Deposed Catalan leader Carles Puigdemont on Wednesday vowed to remain in exile in Brussels.
Spain dropped its international arrest warrant for Puigdemont on Monday to avoid a lengthy extradition trial, saying it appeared that he and his former ministers were likely to return to Spain to contest the upcoming election in Catalonia.
Puigdemont told reporters he hoped to return to Spain if elected to Catalonia's parliament, but said he was unsure if he would be arrested.
"We have to carefully consider such a decision before taking it," Puigdemont said at a press conference in Brussels. "For the moment we will stay here."

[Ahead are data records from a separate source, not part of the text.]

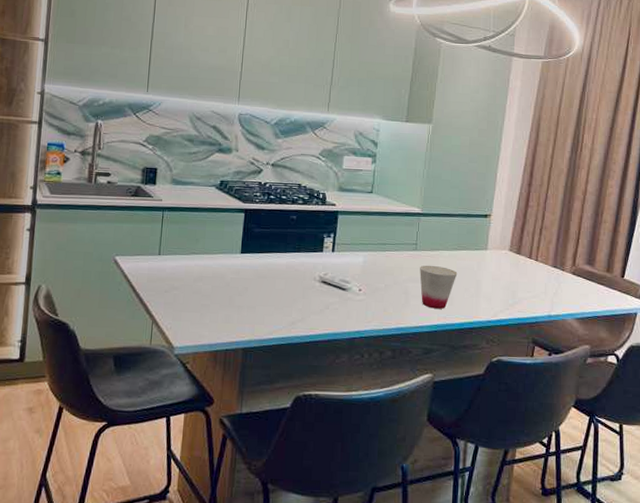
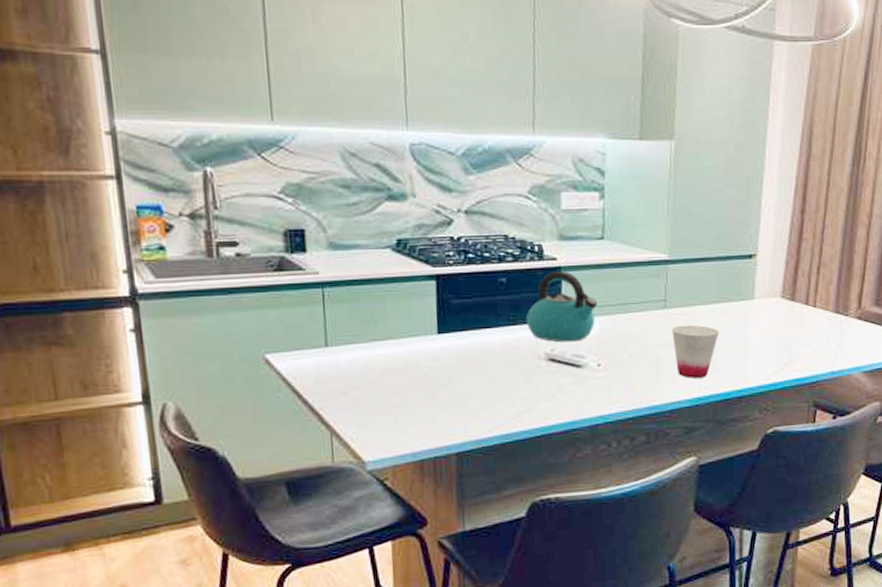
kettle: none [307,214,364,270] -> present [525,270,598,342]

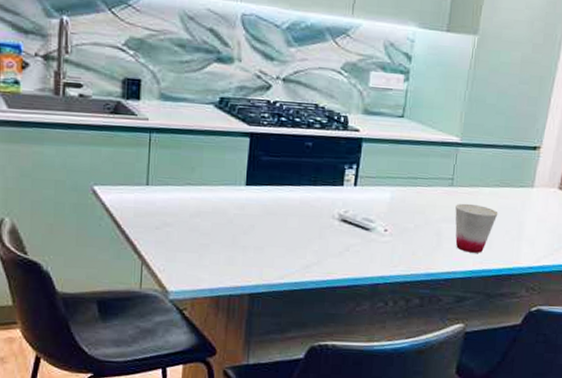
kettle: present [525,270,598,342] -> none [325,141,392,207]

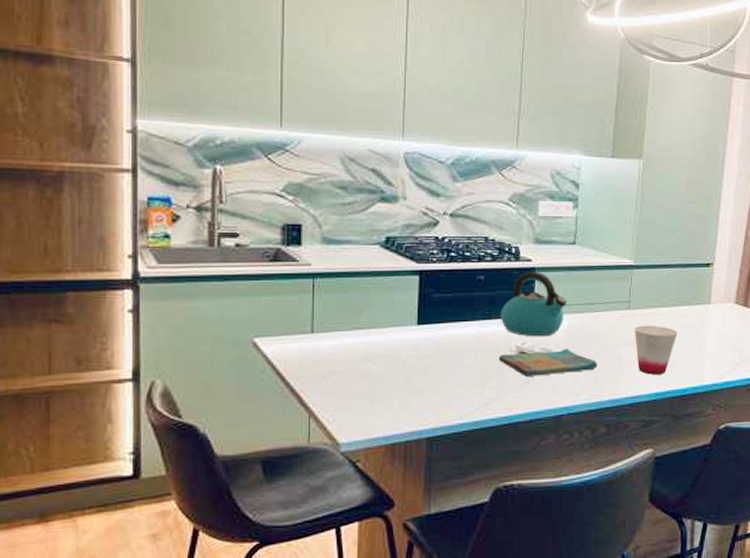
dish towel: none [321,220,417,245] -> present [498,349,598,377]
kettle: none [325,141,392,207] -> present [500,271,568,337]

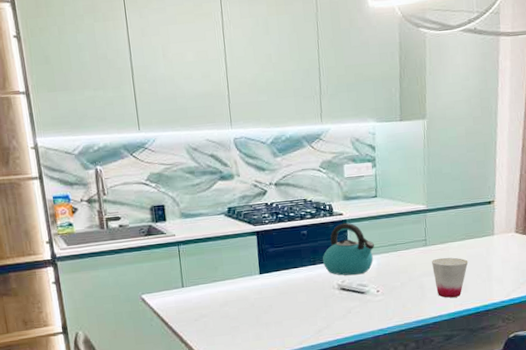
dish towel: present [498,349,598,377] -> none [324,282,405,308]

Spain fears losing case: Puigdemont
Puigdemont and four ex-cabinet members fled to Brussels shortly after they were sacked by the central government for calling an illegal referendum in October and declaring independence. They are due to face charges of rebellion, sedition and misappropriation of funds.
Puigdemont claimed on Wednesday that Spain dropped the international warrant for fear of losing the extradition case.
"The Spanish state became scared of losing. This shows that we are facing a political cause and that the European warrant was a political fudge from the beginning," Puigdemont said.
Pro-independence activists have called a rally in Brussels for Thursday to call for Europe's involvement in the issue.
The wife of jailed separatist activist Jordi Cuixart, who heads Omnium Cultural, told DW in Brussels that they were hoping for the support of European institutions.
"This is not (just) a domestic issue of Spain it is a domestic issue of Europe, because we are part of Europe. And we need our rights," Txell Bonet said.
Her husband Cuixart has been held since October on charges of sedition after his Omnium Cultural group allegedly urged supporters to take part in protests that hindered police in the run up to the referendum.
Bonet told DW they had a young child and that she had to travel hundreds of kilometers to visit him.
On Tuesday Omnium Cultural said in a statement that it considered "arbitrary and unfair" the decision by the Spanish Supreme Court judge to keep in Cuixart in custody along with three other jailed separatists, while freeing six Catalan politicians on bails of €100,000 ($118,000).
Organizers of Thursday's "Europe, Wake up!" have reportedly organized charter planes and busses to transport Catalans to the Belgian capital.